When a minister consults the Greek behind a passage, three questions are enough — and one is not. The minister who stops after the first question produces the kind of Greek-flavored sermon point that frustrates anyone who actually knows Greek. Asking all three takes a few extra minutes and produces claims that hold up.

The three questions are these: What does the lexicon say about this word? What is the word doing in this sentence? What is the word doing in this author and this corpus?

Question one: What does the lexicon say

The lexicon question is not "what does this word mean," because most Greek words have a range of meanings rather than a single meaning. The question is what range the lexicon assigns and which sense the lexicon places this passage under.

A serious lexicon — BDAG for Koine, LSJ for the broader Greek world, Louw-Nida for a domain-organized perspective — will list several senses for the word, give the contexts in which each sense appears, and often classify particular passages under particular senses. That last move is the one the lexicon is doing with its expertise. When BDAG places your verse under sense 3b rather than sense 1, that placement is the lexicon's reading.

Stopping here gives you a more honest picture than Strong's alone. But it is still incomplete.

Question two: What is the word doing in this sentence

A word's dictionary range narrows when it is placed in a sentence. The grammar carries information that the lexicon range alone does not. The participle's tense, the preposition that governs the noun, the case of the surrounding words, the position in the clause — all of these constrain which sense from the range is actually in play here.

This is the question Strong's cannot help with at all. Strong's is a number; the sentence is grammar. The minister who consults Strong's and skips the grammar can say "the word means X" without noticing that the construction the word sits in makes sense X impossible. The reverse can also happen: a sense that looks unusual in the lexicon list is the obvious sense once you see what construction the word is in.

You do not need to be a Greek scholar to ask this question.

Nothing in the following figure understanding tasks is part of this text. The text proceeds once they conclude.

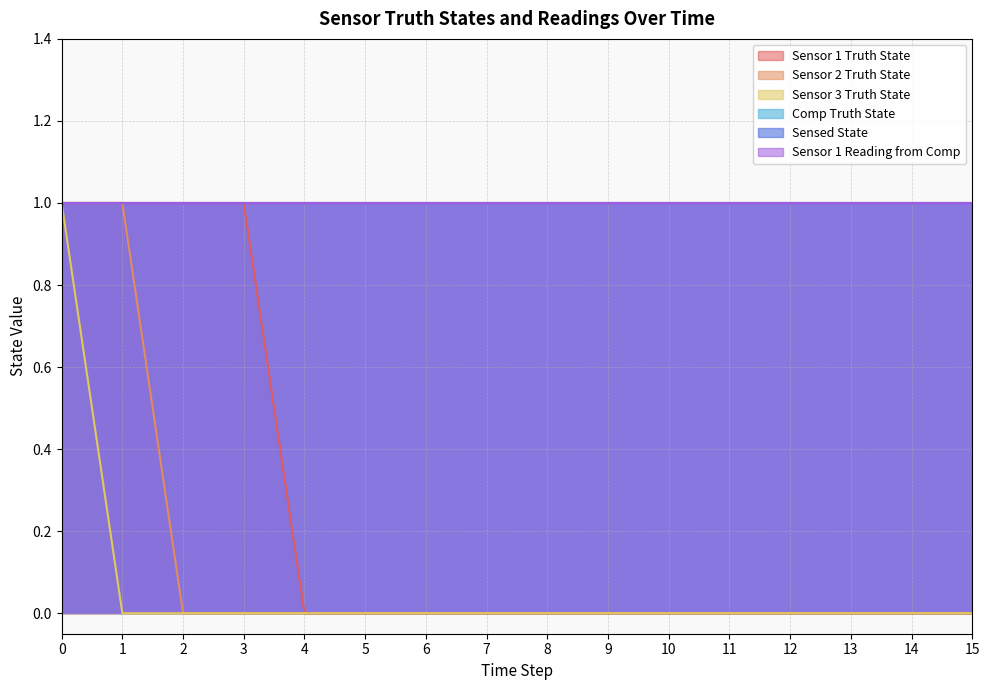

True or false: Sensor 3 Truth State and Sensor 2 Truth State intersect in this chart.

False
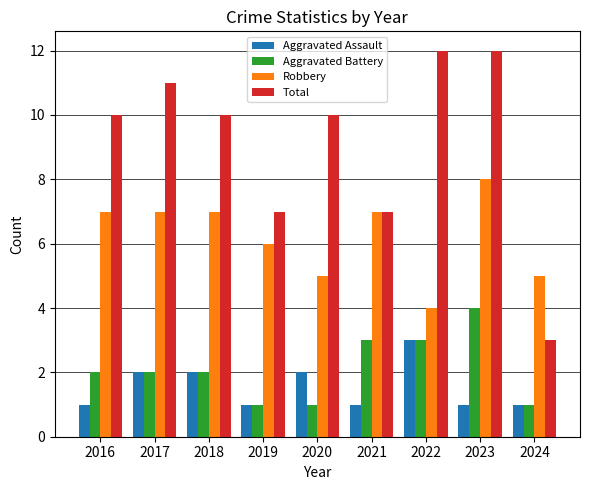

What is the value of the Robbery bar at the 1st from the left?

7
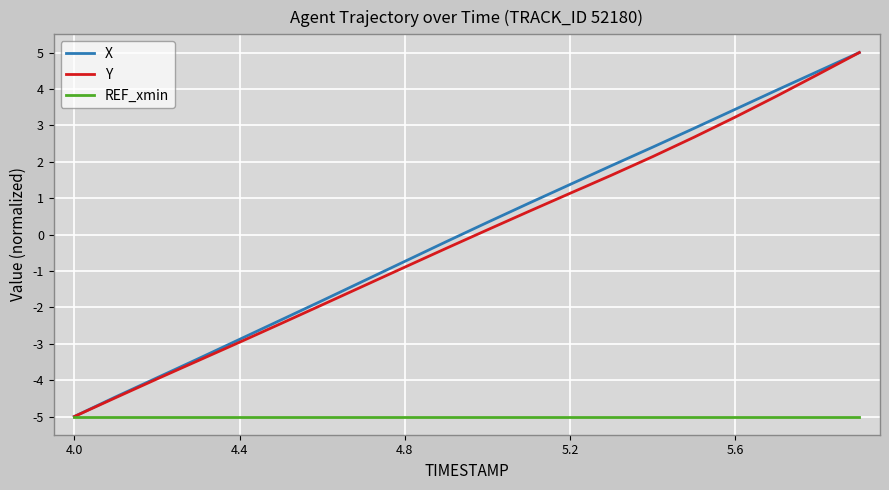

What is the maximum value for X?

5.0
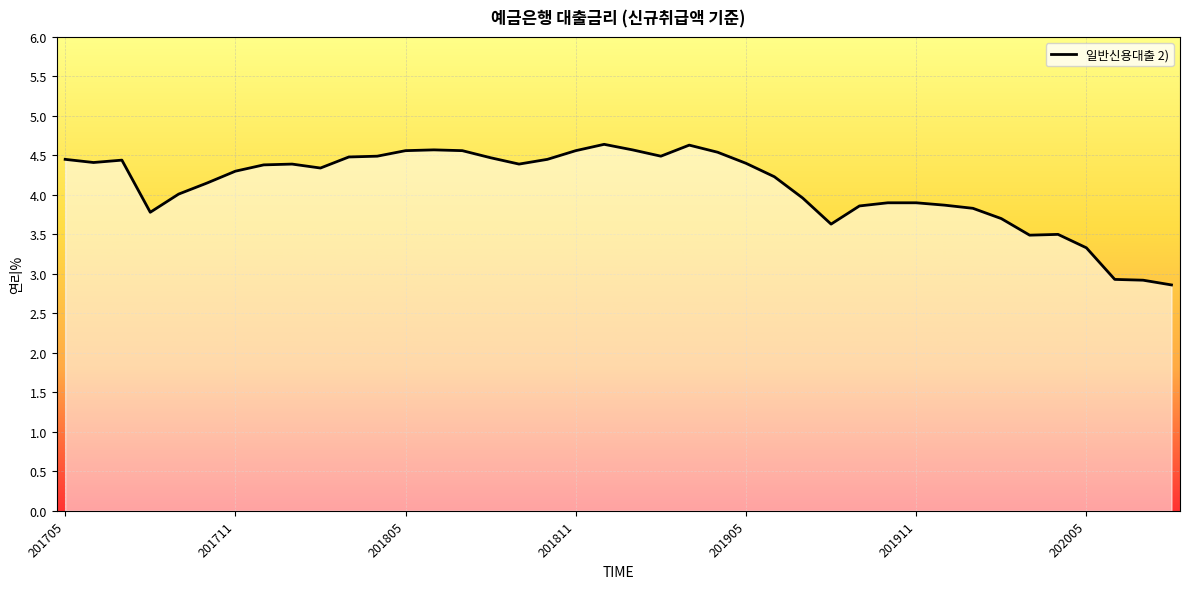

What is the maximum value shown in the chart?

4.6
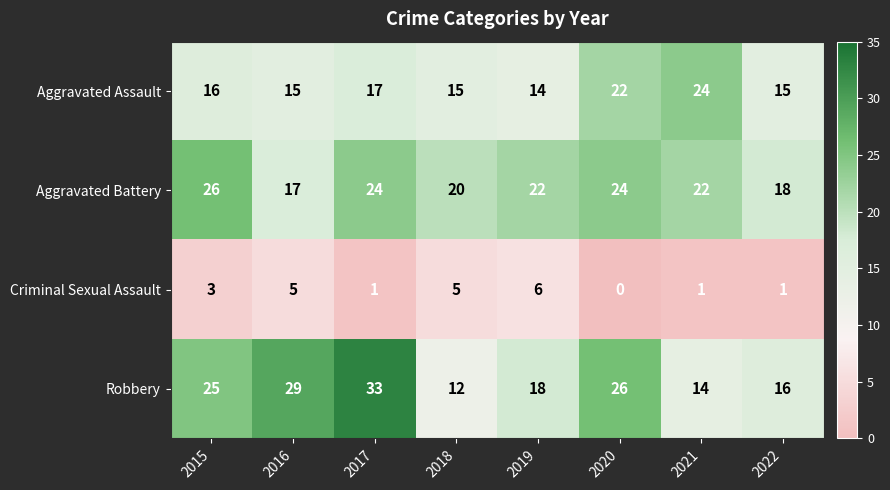

What is the maximum value shown in the chart?

33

You need a good interlinear that exposes the grammatical features and a willingness to sit with the sentence for two minutes. Often the answer is obvious once you look.

Question three: What is the word doing in this author and this corpus

The third question moves from the sentence to the larger setting. Some words have a peculiar profile in a particular author. Paul uses certain words in distinctive ways; John uses certain words in distinctive ways; the Septuagint colors the New Testament's vocabulary in ways that change the picture.

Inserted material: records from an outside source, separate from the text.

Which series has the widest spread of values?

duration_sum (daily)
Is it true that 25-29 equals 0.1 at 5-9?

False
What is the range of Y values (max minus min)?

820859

The right question is not "what is the general semantic range of this word in Greek" but "what is this writer doing with this word, given how they use it elsewhere." A concordance pass through the writer's other uses often shifts which sense from the lexicon is most likely here.

This is the question that protects ministers from the most common Greek error: assigning a sense from the lexicon range that is real in Greek generally but never used by this author. The lexicon will list it. The writer never reaches for it. The sermon point quietly drifts off the writer's actual usage.

Three minutes is enough

These three questions take a few minutes to ask if you have the tools and the habit. They also produce Greek claims you can stand under. Asking only the first question is what produces the sermon Greek that gives the discipline a bad name. Asking all three is what produces sermon Greek that earns its place.